WHAT THE EXERCISE ASKS »
Because only the text is wanted, repeat the records below exactly and omit the pictures.

START GIVEN INFORMATION

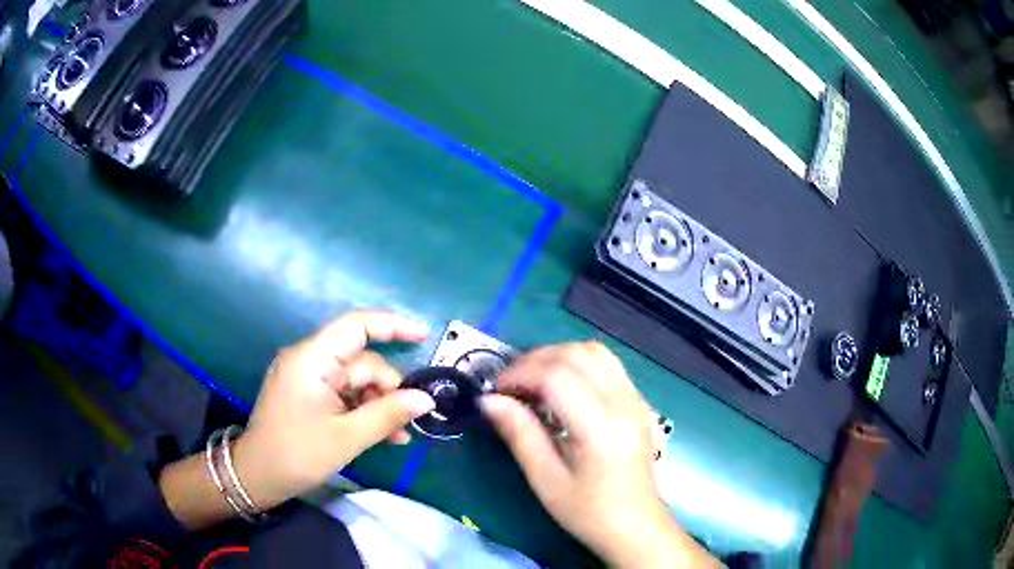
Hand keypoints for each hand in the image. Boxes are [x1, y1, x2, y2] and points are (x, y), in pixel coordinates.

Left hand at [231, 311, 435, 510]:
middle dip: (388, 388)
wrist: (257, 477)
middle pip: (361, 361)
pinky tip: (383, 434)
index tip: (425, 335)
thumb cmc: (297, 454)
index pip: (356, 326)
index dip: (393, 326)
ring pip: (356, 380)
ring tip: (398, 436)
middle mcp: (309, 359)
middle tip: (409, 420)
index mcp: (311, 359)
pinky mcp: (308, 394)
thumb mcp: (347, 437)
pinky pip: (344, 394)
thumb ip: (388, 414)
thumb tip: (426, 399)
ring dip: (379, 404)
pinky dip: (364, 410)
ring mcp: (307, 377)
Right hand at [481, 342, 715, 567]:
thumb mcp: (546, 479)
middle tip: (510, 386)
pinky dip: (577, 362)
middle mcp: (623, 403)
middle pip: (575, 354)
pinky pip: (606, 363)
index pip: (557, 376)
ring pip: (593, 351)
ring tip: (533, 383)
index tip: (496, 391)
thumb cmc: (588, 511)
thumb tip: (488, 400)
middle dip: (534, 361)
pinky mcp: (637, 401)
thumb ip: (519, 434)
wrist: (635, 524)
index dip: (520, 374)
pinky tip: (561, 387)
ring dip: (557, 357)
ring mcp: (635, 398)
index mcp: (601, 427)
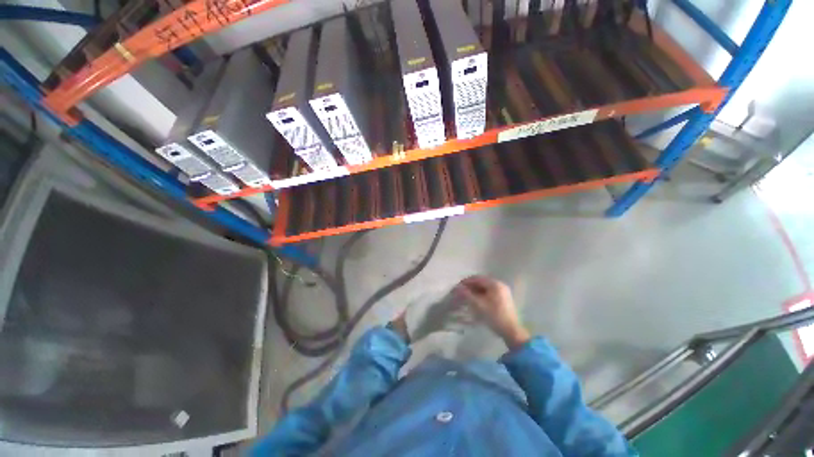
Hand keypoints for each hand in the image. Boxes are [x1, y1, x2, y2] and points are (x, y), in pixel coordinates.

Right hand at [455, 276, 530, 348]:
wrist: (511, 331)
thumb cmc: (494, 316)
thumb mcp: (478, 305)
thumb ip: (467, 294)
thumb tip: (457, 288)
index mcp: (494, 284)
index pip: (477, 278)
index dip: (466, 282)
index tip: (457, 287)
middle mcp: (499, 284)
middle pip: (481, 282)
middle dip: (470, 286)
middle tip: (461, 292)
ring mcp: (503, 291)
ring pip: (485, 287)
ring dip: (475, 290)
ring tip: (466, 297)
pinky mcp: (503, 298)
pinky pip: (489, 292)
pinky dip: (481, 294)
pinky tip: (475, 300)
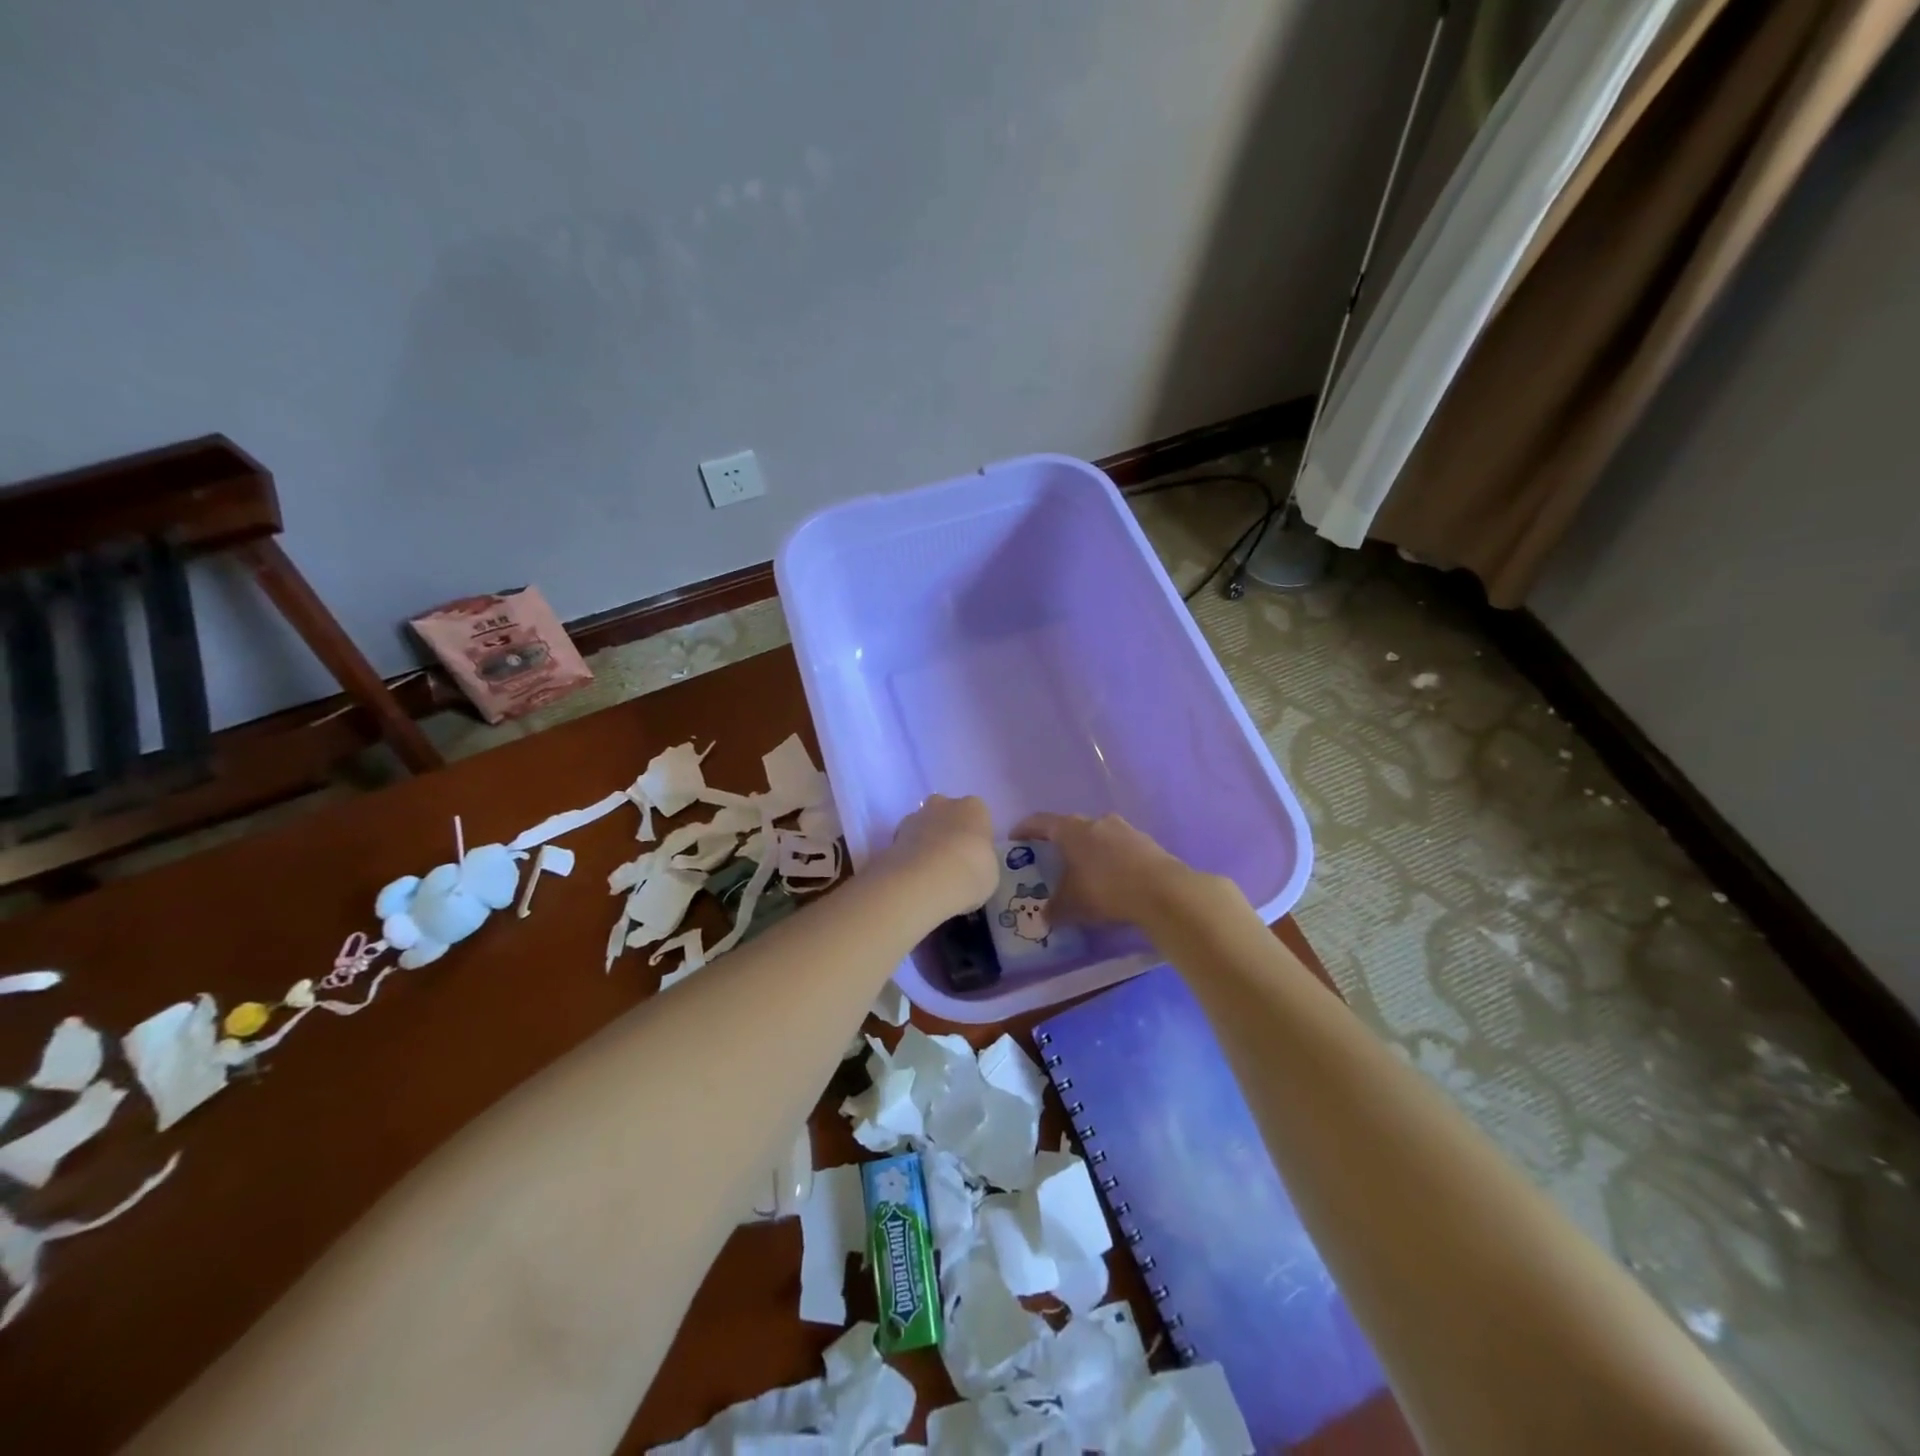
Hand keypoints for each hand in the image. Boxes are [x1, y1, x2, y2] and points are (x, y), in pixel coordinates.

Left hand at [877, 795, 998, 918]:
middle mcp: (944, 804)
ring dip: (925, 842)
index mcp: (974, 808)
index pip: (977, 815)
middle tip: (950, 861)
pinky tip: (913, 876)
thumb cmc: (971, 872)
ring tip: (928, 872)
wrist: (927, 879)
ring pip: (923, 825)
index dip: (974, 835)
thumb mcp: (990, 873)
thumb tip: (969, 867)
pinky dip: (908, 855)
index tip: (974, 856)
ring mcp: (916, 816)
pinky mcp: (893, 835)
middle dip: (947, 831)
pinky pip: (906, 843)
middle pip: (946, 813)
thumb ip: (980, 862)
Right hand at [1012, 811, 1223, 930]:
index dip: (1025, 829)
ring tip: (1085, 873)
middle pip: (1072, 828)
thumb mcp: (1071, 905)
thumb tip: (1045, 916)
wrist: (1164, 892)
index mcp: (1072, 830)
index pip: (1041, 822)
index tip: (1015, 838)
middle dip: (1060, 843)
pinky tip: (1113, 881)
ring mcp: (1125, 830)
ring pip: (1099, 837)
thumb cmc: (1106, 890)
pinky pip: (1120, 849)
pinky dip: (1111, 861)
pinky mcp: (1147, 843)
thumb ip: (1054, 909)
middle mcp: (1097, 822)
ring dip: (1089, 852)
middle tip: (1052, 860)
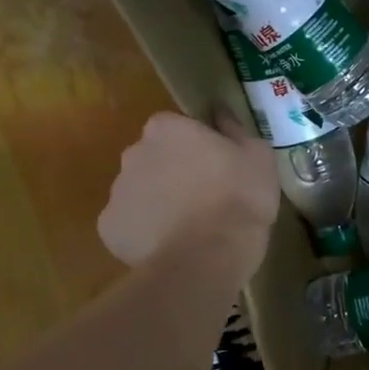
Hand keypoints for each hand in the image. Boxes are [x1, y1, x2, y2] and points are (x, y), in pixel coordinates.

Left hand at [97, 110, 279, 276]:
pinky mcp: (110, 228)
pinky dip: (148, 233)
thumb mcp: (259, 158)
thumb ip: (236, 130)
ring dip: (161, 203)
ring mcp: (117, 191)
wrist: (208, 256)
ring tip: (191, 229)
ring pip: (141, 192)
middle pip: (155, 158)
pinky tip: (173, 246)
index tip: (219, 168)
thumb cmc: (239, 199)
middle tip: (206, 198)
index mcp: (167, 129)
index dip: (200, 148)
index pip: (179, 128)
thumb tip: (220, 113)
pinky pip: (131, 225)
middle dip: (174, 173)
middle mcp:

END GIVEN INFORMATION

SOLUTION BELOW »
Hand keypoints for each hand in the image. Boxes are [x1, y1, x2, y2] and points are (x, y), in pixel coordinates.

Left hand at [231, 311, 435, 510]:
middle dip: (388, 388)
wrist: (257, 477)
middle pip: (361, 361)
pinky tip: (383, 434)
index tip: (425, 335)
thumb cmc: (297, 454)
index pip: (356, 326)
index dip: (393, 326)
ring pip: (356, 380)
ring tip: (398, 436)
middle mcp: (309, 359)
middle tip: (409, 420)
index mcp: (311, 359)
pinky mcp: (308, 394)
thumb mcp: (347, 437)
pinky pip: (344, 394)
thumb ip: (388, 414)
thumb tip: (426, 399)
ring dip: (379, 404)
pinky dip: (364, 410)
ring mcp: (307, 377)
Right hand at [481, 342, 715, 567]:
thumb mcp: (546, 479)
middle tip: (510, 386)
pinky dip: (577, 362)
middle mcp: (623, 403)
middle pip: (575, 354)
pinky pip: (606, 363)
index pip: (557, 376)
ring pip: (593, 351)
ring tip: (533, 383)
index tip: (496, 391)
thumb cmc: (588, 511)
thumb tip: (488, 400)
middle dip: (534, 361)
pinky mcp: (637, 401)
thumb ip: (519, 434)
wrist: (635, 524)
index dip: (520, 374)
pinky tip: (561, 387)
ring dip: (557, 357)
ring mcp: (635, 398)
index mcp: (601, 427)
Hand keypoints for each hand in the image. Boxes are [x1, y1, x2, y2] and points are (x, y), in pixel coordinates.

Right hand at [455, 276, 530, 348]:
wrist: (511, 331)
thumb cmc: (494, 316)
thumb mcp: (478, 305)
thumb ip: (467, 294)
thumb tip: (457, 288)
index mcp: (494, 284)
index pip: (477, 278)
index dip: (466, 282)
index tip: (457, 287)
middle mcp: (499, 284)
middle pip: (481, 282)
middle dip: (470, 286)
middle tip: (461, 292)
ring mcp: (503, 291)
ring pip: (485, 287)
ring dip: (475, 290)
ring tip: (466, 297)
pinky mcp: (503, 298)
pinky pip: (489, 292)
pinky dip: (481, 294)
pinky tip: (475, 300)
Hand keypoints for each hand in the image. Boxes are [x1, y1, x2, y2] and points are (x, y), in pixel coordinates.

Left hand at [877, 795, 998, 918]:
middle mcp: (944, 804)
ring dip: (925, 842)
index mcp: (974, 808)
index pip: (977, 815)
middle tip: (950, 861)
pinky tip: (913, 876)
thumb cmc: (971, 872)
ring tip: (928, 872)
wrist: (927, 879)
ring pip: (923, 825)
index dip: (974, 835)
thumb mcp: (990, 873)
thumb tip: (969, 867)
pinky dip: (908, 855)
index tip: (974, 856)
ring mcp: (916, 816)
pinky mcp: (893, 835)
middle dip: (947, 831)
pinky pip: (906, 843)
middle pip: (946, 813)
thumb ip: (980, 862)
Right hand at [1012, 811, 1223, 930]:
index dip: (1025, 829)
ring tip: (1085, 873)
middle pip: (1072, 828)
thumb mcp: (1071, 905)
thumb tip: (1045, 916)
wrist: (1164, 892)
index mcp: (1072, 830)
index pip: (1041, 822)
index tip: (1015, 838)
middle dip: (1060, 843)
pinky tip: (1113, 881)
ring mcp: (1125, 830)
ring pip: (1099, 837)
thumb cmc: (1106, 890)
pinky pip: (1120, 849)
pinky dip: (1111, 861)
pinky mcp: (1147, 843)
thumb ip: (1054, 909)
middle mcp: (1097, 822)
ring dip: (1089, 852)
middle tip: (1052, 860)
Hand keypoints for each hand in the image. Boxes are [x1, y1, x2, y2] and points are (x, y), in pixel coordinates.

Left hand at [97, 110, 279, 276]:
pinky mcp: (110, 228)
pinky dip: (148, 233)
thumb mcp: (259, 158)
thumb ip: (236, 130)
ring dip: (161, 203)
ring mcp: (117, 191)
wrist: (208, 256)
ring tip: (191, 229)
ring pip: (141, 192)
middle pip: (155, 158)
pinky tip: (173, 246)
index tip: (219, 168)
thumb cmc: (239, 199)
middle tip: (206, 198)
index mcp: (167, 129)
index dip: (200, 148)
index pip: (179, 128)
thumb tip: (220, 113)
pinky pip: (131, 225)
middle dip: (174, 173)
middle mcp:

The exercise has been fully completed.